Records to use ▸

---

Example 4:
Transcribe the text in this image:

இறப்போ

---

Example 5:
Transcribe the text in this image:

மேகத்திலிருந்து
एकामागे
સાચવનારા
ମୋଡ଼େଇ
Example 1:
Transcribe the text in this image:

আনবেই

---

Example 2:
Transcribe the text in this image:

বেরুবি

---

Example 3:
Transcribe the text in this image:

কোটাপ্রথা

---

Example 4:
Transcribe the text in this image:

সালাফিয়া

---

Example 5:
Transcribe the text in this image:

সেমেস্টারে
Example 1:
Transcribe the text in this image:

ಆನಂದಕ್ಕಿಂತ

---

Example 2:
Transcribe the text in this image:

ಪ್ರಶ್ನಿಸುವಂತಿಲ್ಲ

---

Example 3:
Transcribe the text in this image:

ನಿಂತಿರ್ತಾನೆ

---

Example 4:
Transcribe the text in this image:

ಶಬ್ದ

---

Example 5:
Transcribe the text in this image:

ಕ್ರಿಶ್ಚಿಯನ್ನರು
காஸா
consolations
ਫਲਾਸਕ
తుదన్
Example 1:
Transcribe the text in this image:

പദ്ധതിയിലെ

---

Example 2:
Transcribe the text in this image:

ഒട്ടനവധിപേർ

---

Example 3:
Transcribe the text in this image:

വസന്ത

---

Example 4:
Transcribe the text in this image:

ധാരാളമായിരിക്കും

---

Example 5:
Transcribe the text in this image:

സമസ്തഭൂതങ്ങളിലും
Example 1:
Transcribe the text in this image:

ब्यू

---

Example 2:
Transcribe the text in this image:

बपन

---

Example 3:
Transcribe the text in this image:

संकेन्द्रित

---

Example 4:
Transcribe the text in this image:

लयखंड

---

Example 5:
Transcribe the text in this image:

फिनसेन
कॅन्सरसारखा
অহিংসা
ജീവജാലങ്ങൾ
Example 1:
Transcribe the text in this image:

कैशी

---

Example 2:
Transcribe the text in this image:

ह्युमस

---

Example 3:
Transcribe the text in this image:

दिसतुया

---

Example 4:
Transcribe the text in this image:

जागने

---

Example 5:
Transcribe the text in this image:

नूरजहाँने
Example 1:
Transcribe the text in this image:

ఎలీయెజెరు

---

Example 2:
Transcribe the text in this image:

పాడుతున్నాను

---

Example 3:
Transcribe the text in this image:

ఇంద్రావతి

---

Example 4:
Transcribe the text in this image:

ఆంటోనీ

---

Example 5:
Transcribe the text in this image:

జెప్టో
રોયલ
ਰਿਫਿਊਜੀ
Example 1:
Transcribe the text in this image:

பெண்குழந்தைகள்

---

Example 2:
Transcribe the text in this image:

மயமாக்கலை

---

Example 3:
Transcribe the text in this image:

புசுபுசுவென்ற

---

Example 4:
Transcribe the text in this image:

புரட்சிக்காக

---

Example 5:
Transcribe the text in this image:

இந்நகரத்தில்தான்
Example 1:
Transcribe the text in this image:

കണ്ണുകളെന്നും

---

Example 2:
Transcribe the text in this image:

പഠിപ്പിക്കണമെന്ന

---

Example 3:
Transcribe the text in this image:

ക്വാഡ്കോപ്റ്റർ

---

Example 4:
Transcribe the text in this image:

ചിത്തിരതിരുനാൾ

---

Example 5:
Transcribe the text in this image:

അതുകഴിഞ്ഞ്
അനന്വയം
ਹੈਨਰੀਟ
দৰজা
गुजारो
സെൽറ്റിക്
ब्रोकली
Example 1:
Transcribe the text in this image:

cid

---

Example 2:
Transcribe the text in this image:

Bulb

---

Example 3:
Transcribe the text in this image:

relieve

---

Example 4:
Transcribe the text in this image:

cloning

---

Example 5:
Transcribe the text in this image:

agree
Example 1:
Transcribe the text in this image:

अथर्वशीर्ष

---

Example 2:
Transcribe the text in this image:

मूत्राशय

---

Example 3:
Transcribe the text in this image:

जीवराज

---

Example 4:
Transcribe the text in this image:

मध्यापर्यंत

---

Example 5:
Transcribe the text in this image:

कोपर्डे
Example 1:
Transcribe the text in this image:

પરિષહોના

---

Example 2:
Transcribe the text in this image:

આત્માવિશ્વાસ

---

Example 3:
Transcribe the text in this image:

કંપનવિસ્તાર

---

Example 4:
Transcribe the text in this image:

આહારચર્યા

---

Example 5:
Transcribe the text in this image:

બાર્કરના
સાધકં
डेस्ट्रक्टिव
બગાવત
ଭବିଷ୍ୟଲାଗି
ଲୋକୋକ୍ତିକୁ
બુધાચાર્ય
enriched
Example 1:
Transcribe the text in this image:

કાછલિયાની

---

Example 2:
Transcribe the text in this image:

The problem ▸ Take the entries above and repeat them verbatim.

Answer to this problem ▸
---

Example 4:
Transcribe the text in this image:

இறப்போ

---

Example 5:
Transcribe the text in this image:

மேகத்திலிருந்து
एकामागे
સાચવનારા
ମୋଡ଼େଇ
Example 1:
Transcribe the text in this image:

আনবেই

---

Example 2:
Transcribe the text in this image:

বেরুবি

---

Example 3:
Transcribe the text in this image:

কোটাপ্রথা

---

Example 4:
Transcribe the text in this image:

সালাফিয়া

---

Example 5:
Transcribe the text in this image:

সেমেস্টারে
Example 1:
Transcribe the text in this image:

ಆನಂದಕ್ಕಿಂತ

---

Example 2:
Transcribe the text in this image:

ಪ್ರಶ್ನಿಸುವಂತಿಲ್ಲ

---

Example 3:
Transcribe the text in this image:

ನಿಂತಿರ್ತಾನೆ

---

Example 4:
Transcribe the text in this image:

ಶಬ್ದ

---

Example 5:
Transcribe the text in this image:

ಕ್ರಿಶ್ಚಿಯನ್ನರು
காஸா
consolations
ਫਲਾਸਕ
తుదన్
Example 1:
Transcribe the text in this image:

പദ്ധതിയിലെ

---

Example 2:
Transcribe the text in this image:

ഒട്ടനവധിപേർ

---

Example 3:
Transcribe the text in this image:

വസന്ത

---

Example 4:
Transcribe the text in this image:

ധാരാളമായിരിക്കും

---

Example 5:
Transcribe the text in this image:

സമസ്തഭൂതങ്ങളിലും
Example 1:
Transcribe the text in this image:

ब्यू

---

Example 2:
Transcribe the text in this image:

बपन

---

Example 3:
Transcribe the text in this image:

संकेन्द्रित

---

Example 4:
Transcribe the text in this image:

लयखंड

---

Example 5:
Transcribe the text in this image:

फिनसेन
कॅन्सरसारखा
অহিংসা
ജീവജാലങ്ങൾ
Example 1:
Transcribe the text in this image:

कैशी

---

Example 2:
Transcribe the text in this image:

ह्युमस

---

Example 3:
Transcribe the text in this image:

दिसतुया

---

Example 4:
Transcribe the text in this image:

जागने

---

Example 5:
Transcribe the text in this image:

नूरजहाँने
Example 1:
Transcribe the text in this image:

ఎలీయెజెరు

---

Example 2:
Transcribe the text in this image:

పాడుతున్నాను

---

Example 3:
Transcribe the text in this image:

ఇంద్రావతి

---

Example 4:
Transcribe the text in this image:

ఆంటోనీ

---

Example 5:
Transcribe the text in this image:

జెప్టో
રોયલ
ਰਿਫਿਊਜੀ
Example 1:
Transcribe the text in this image:

பெண்குழந்தைகள்

---

Example 2:
Transcribe the text in this image:

மயமாக்கலை

---

Example 3:
Transcribe the text in this image:

புசுபுசுவென்ற

---

Example 4:
Transcribe the text in this image:

புரட்சிக்காக

---

Example 5:
Transcribe the text in this image:

இந்நகரத்தில்தான்
Example 1:
Transcribe the text in this image:

കണ്ണുകളെന്നും

---

Example 2:
Transcribe the text in this image:

പഠിപ്പിക്കണമെന്ന

---

Example 3:
Transcribe the text in this image:

ക്വാഡ്കോപ്റ്റർ

---

Example 4:
Transcribe the text in this image:

ചിത്തിരതിരുനാൾ

---

Example 5:
Transcribe the text in this image:

അതുകഴിഞ്ഞ്
അനന്വയം
ਹੈਨਰੀਟ
দৰজা
गुजारो
സെൽറ്റിക്
ब्रोकली
Example 1:
Transcribe the text in this image:

cid

---

Example 2:
Transcribe the text in this image:

Bulb

---

Example 3:
Transcribe the text in this image:

relieve

---

Example 4:
Transcribe the text in this image:

cloning

---

Example 5:
Transcribe the text in this image:

agree
Example 1:
Transcribe the text in this image:

अथर्वशीर्ष

---

Example 2:
Transcribe the text in this image:

मूत्राशय

---

Example 3:
Transcribe the text in this image:

जीवराज

---

Example 4:
Transcribe the text in this image:

मध्यापर्यंत

---

Example 5:
Transcribe the text in this image:

कोपर्डे
Example 1:
Transcribe the text in this image:

પરિષહોના

---

Example 2:
Transcribe the text in this image:

આત્માવિશ્વાસ

---

Example 3:
Transcribe the text in this image:

કંપનવિસ્તાર

---

Example 4:
Transcribe the text in this image:

આહારચર્યા

---

Example 5:
Transcribe the text in this image:

બાર્કરના
સાધકં
डेस्ट्रक्टिव
બગાવત
ଭବିଷ୍ୟଲାଗି
ଲୋକୋକ୍ତିକୁ
બુધાચાર્ય
enriched
Example 1:
Transcribe the text in this image:

કાછલિયાની

---

Example 2:
Transcribe the text in this image:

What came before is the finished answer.